En janvier 2020, avant que la procédure ne s’arrête en raison de la pandémie, les psychologues qui ont conçu les techniques de torture de la CIA, Mitchell et Bruce Jessen, ont témoigné alors que les accusés regardaient à quelques mètres de là, et les membres de la famille des victimes du 11 septembre et les journalistes vus de une galerie vitrée. Les méthodes, y compris le waterboarding, étaient conçues pour « conditionner » les prisonniers à fournir des informations aux interrogateurs et aux débriefeurs.
Toutes les déclarations et aveux faits par les accusés alors qu’ils se trouvaient dans les sites noirs de 2002 à septembre 2006 ont déjà été supprimés du dossier du procès. Maintenant, la défense cherche à étouffer les déclarations de l’accusé faites en janvier 2007, lorsqu’une équipe soi-disant propre du FBI a relancé le processus d’interrogatoire à Guantanamo. Le tribunal a appris ce mois-ci que des agents du FBI étaient affectés au programme RDI de la CIA, un fait que la commission sénatoriale du renseignement qui a produit le rapport sur la torture de 2014 ne savait apparemment pas.
Les avocats de la défense ont déclaré au tribunal que les interrogatoires du FBI devraient être rejetés, arguant que les déclarations des accusés faites à Guantanamo n’étaient pas volontaires en raison de l’impact profond de leur torture antérieure. La position de l’accusation est que les déclarations des hommes au FBI devraient être autorisées car quatre mois se sont écoulés entre la fin de leur torture sur site noir et leur réinterrogatoire à Guantanamo.

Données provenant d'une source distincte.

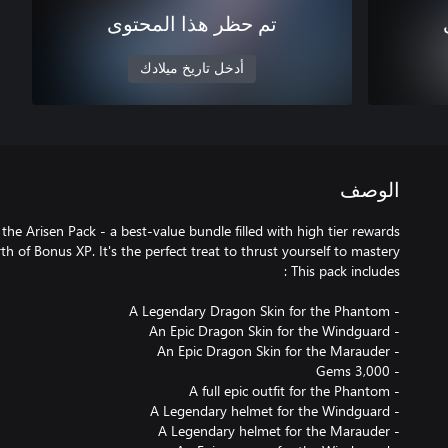
تم حظر هذا المحتوى
أدخل تاريخ ميلادك
الوصف
 the Arisen Pack - a best-value bundle filled with high tier rewards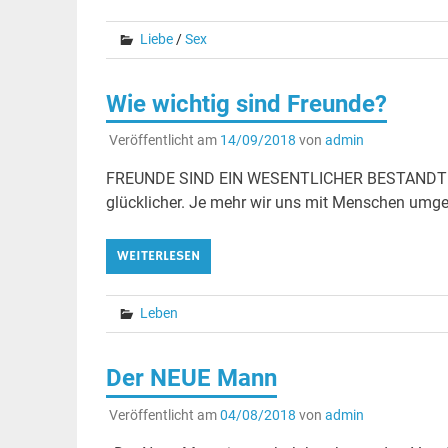
Liebe
/
Sex
Wie wichtig sind Freunde?
Veröffentlicht am
14/09/2018
von
admin
FREUNDE SIND EIN WESENTLICHER BESTANDTEIL 
glücklicher. Je mehr wir uns mit Menschen umge
WEITERLESEN
Leben
Der NEUE Mann
Veröffentlicht am
04/08/2018
von
admin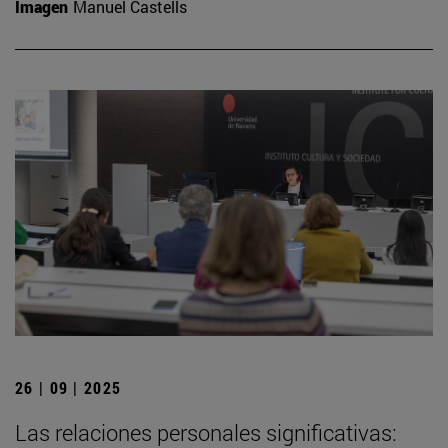
Imagen
Manuel Castells
26 | 09 | 2025
Las relaciones personales significativas: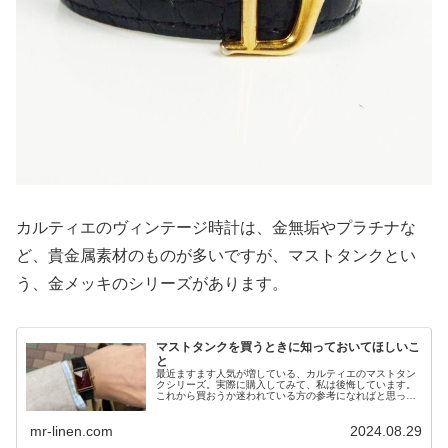
カルティエのヴィンテージ時計は、金無垢やプラチナな
ど、貴金属素材のものが多いですが、マストタンクとい
う、金メッキのシリーズがあります。
マストタンクを買うときに知っておいてほしいこ
と
最近ますます人気が増している、カルティエのマストタン
クシリーズ。実際に購入してみて、私は後悔しています。
これから買おうか迷われている方の参考になればと思って
書きました。
mr-linen.com
2024.08.29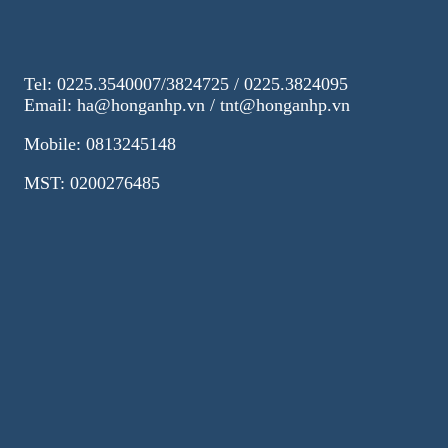
Tel: 0225.3540007/3824725 / 0225.3824095
Email: ha@honganhp.vn / tnt@honganhp.vn
Mobile: 0813245148
MST: 0200276485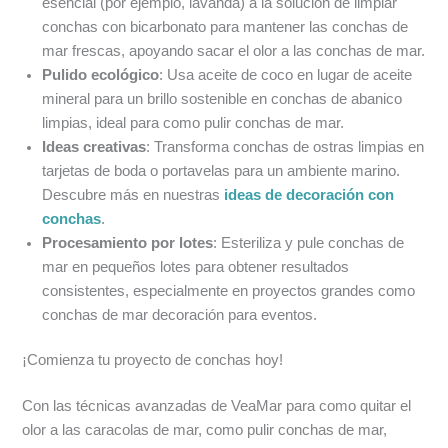
esencial (por ejemplo, lavanda) a la solución de limpiar
conchas con bicarbonato para mantener las conchas de
mar frescas, apoyando sacar el olor a las conchas de mar.
Pulido ecológico
: Usa aceite de coco en lugar de aceite
mineral para un brillo sostenible en conchas de abanico
limpias, ideal para como pulir conchas de mar.
Ideas creativas
: Transforma conchas de ostras limpias en
tarjetas de boda o portavelas para un ambiente marino.
Descubre más en nuestras
ideas de decoración con
conchas
.
Procesamiento por lotes
: Esteriliza y pule conchas de
mar en pequeños lotes para obtener resultados
consistentes, especialmente en proyectos grandes como
conchas de mar decoración para eventos.
¡Comienza tu proyecto de conchas hoy!
Con las técnicas avanzadas de VeaMar para como quitar el
olor a las caracolas de mar, como pulir conchas de mar,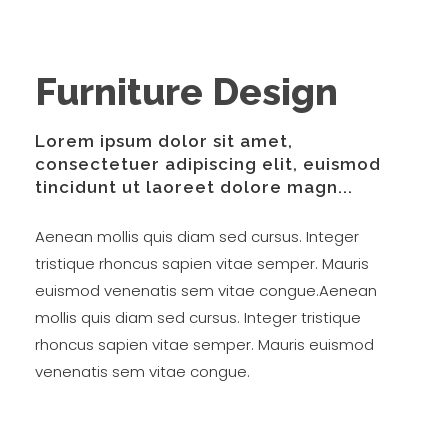
Furniture Design
Lorem ipsum dolor sit amet,
consectetuer adipiscing elit, euismod
tincidunt ut laoreet dolore magn...
Aenean mollis quis diam sed cursus. Integer
tristique rhoncus sapien vitae semper. Mauris
euismod venenatis sem vitae congue.Aenean
mollis quis diam sed cursus. Integer tristique
rhoncus sapien vitae semper. Mauris euismod
venenatis sem vitae congue.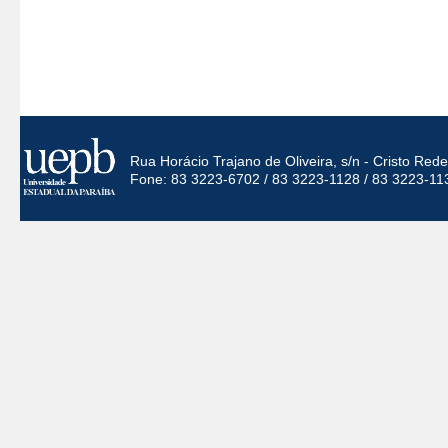
Rua Horácio Trajano de Oliveira, s/n - Cristo Re
Fone: 83 3223-6702 / 83 3223-1128 / 83 3223-11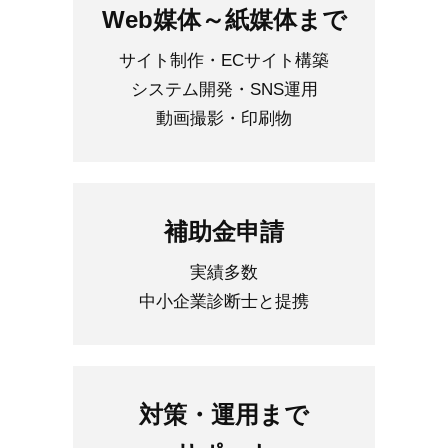
Web媒体～紙媒体まで
サイト制作・ECサイト構築
システム開発・SNS運用
動画撮影・印刷物
補助金申請
実績多数
中小企業診断士と提携
対策・運用まで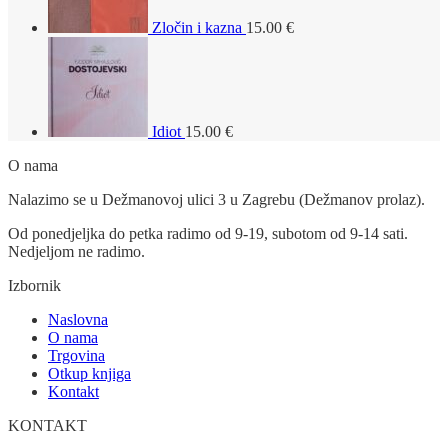
Zločin i kazna
15.00
€
Idiot
15.00
€
O nama
Nalazimo se u Dežmanovoj ulici 3 u Zagrebu (Dežmanov prolaz).
Od ponedjeljka do petka radimo od 9-19, subotom od 9-14 sati.
Nedjeljom ne radimo.
Izbornik
Naslovna
O nama
Trgovina
Otkup knjiga
Kontakt
KONTAKT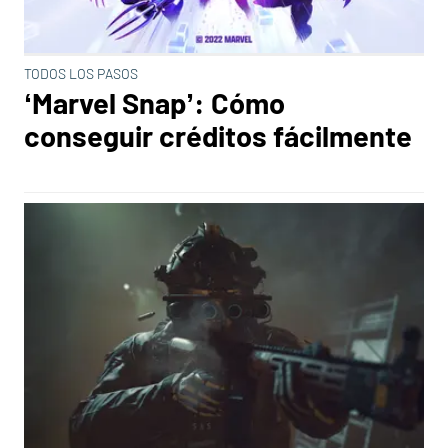
TODOS LOS PASOS
‘Marvel Snap’: Cómo
conseguir créditos fácilmente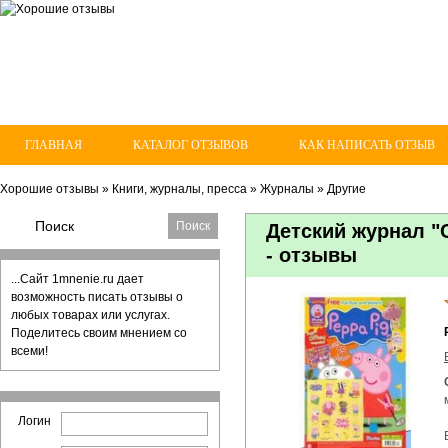
ГЛАВНАЯ
КАТАЛОГ ОТЗЫВОВ
КАК НАПИСАТЬ ОТЗЫВ
Хорошие отзывы
»
Книги, журналы, пресса
»
Журналы
»
Другие
Детский журнал "
- отзывы
...Сайт 1mnenie.ru дает
возможность писать отзывы о
любых товарах или услугах.
Поделитесь своим мнением со
всеми!
Логин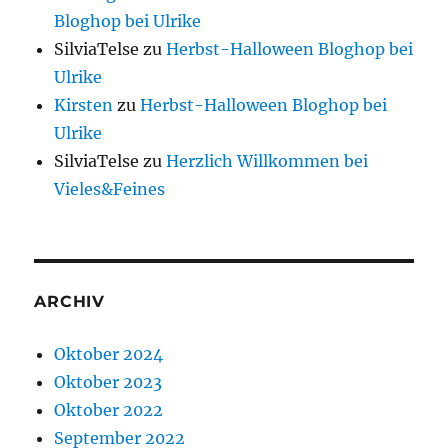
Bloghop bei Ulrike
SilviaTelse
zu
Herbst-Halloween Bloghop bei
Ulrike
Kirsten
zu
Herbst-Halloween Bloghop bei
Ulrike
SilviaTelse
zu
Herzlich Willkommen bei
Vieles&Feines
ARCHIV
Oktober 2024
Oktober 2023
Oktober 2022
September 2022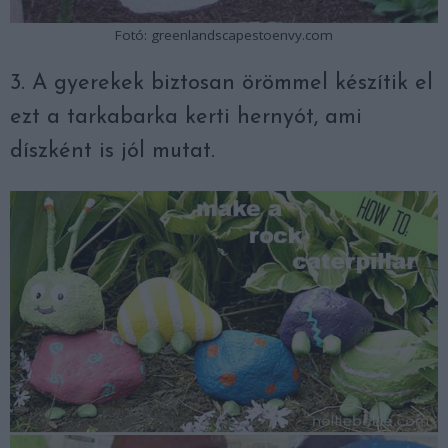
Fotó: greenlandscapestoenvy.com
3. A gyerekek biztosan örömmel készítik el
ezt a tarkabarka kerti hernyót, ami
díszként is jól mutat.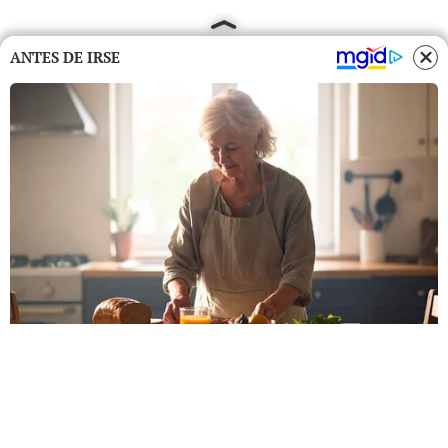
ANTES DE IRSE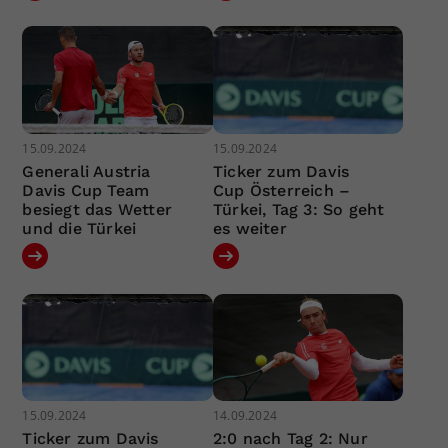
15.09.2024
15.09.2024
Generali Austria
Ticker zum Davis
Davis Cup Team
Cup Österreich –
besiegt das Wetter
Türkei, Tag 3: So geht
und die Türkei
es weiter
15.09.2024
14.09.2024
Ticker zum Davis
2:0 nach Tag 2: Nur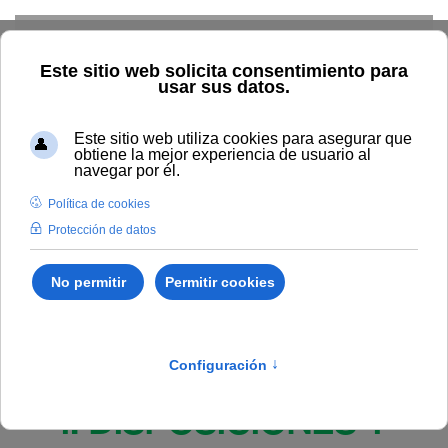
Skip to main content
Inicio
BOUNIA
Resolución Rectoral 273/2025, de 17 de
noviembre, de la Universidad Internacional de Andalucía, por la
que se procede a la publicación de la relación de solicitantes
admitidos y excluidos en el programa de Doctorado en
Economía, Empresa, Finanzas y Computación, curso académico
2025-2026.
Publicado en:
Bounia Número 22
I. DISPOSICIONES Y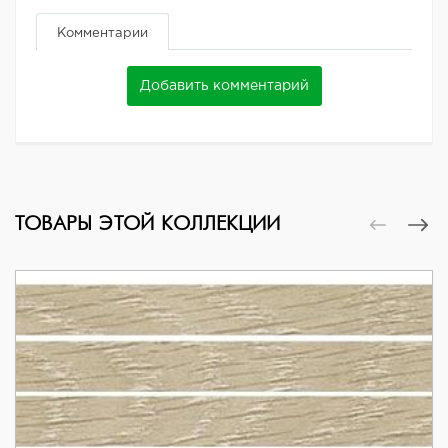
Комментарии
Добавить комментарий
ТОВАРЫ ЭТОЙ КОЛЛЕКЦИИ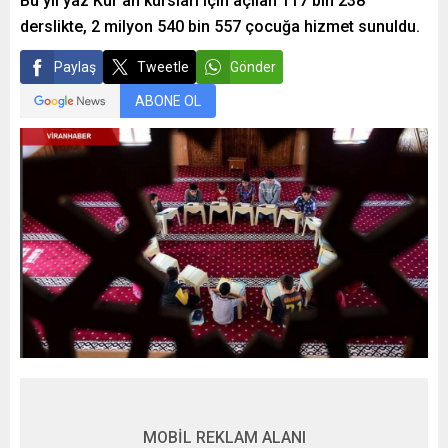
Bu yıl yaz Kur’an kursları için açılan 117 bin 238
derslikte, 2 milyon 540 bin 557 çocuğa hizmet sunuldu.
Paylaş
Tweetle
Gönder
ABONE OL
MOBİL REKLAM ALANI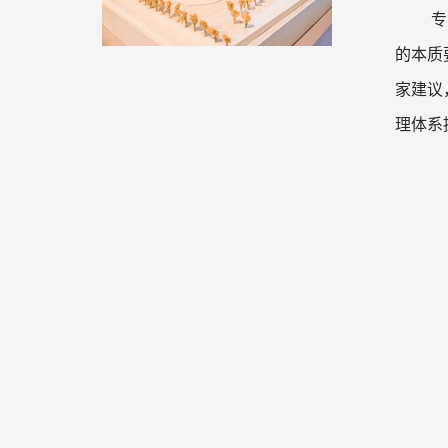
专
的本质
家建议
理体系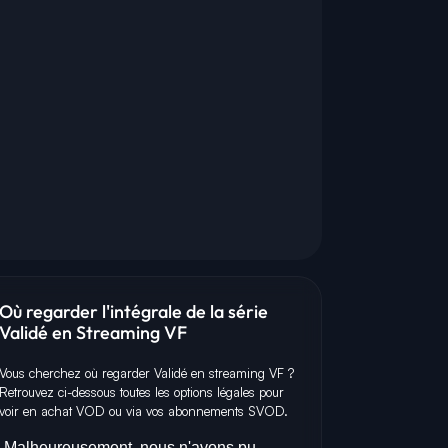
Où regarder l'intégrale de la série
Validé en Streaming VF
Vous cherchez où regarder Validé en streaming VF ?
Retrouvez ci-dessous toutes les options légales pour
D
H
A
voir en achat VOD ou via vos abonnements SVOD.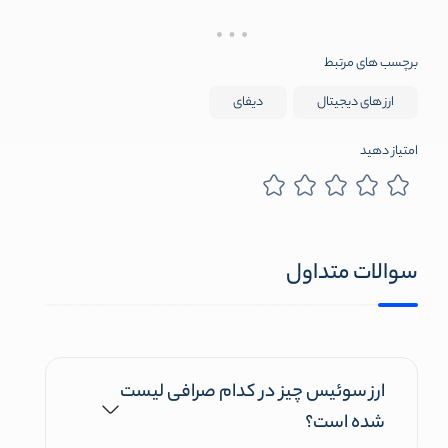
برچسب های مرتبط
ارز های دیجیتال
دیفای
امتیاز دهید
سوالات متداول
ارز سوئیس چیز در کدام صرافی لیست
شده است؟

Connell poursuit ses propres poursuites FOIA pour produire des documents qui lui ont été refusés lors de la découverte. Le 18 octobre, dans un dossier déposé auprès d’un tribunal de district américain à Washington, DC, la CIA a déclaré avoir identifié 765 documents réactifs, représentant 3 125 pages de documents qu’elle traitera et communiquera à Connell sur une base trimestrielle à partir de janvier 2022.
Dans la salle d’audience de Guantanamo, le procureur principal Clayton G. Trivett Jr. s’est porté volontaire pour examiner les documents classifiés de la CIA précédemment fournis à la défense. “En aucun cas, le public ne devrait obtenir plus d’informations sur le même sujet qu’un défendeur capital”, a-t-il déclaré. “Nous sommes violemment d’accord là-dessus.”
Daniel DeFraia a contribué au reportage.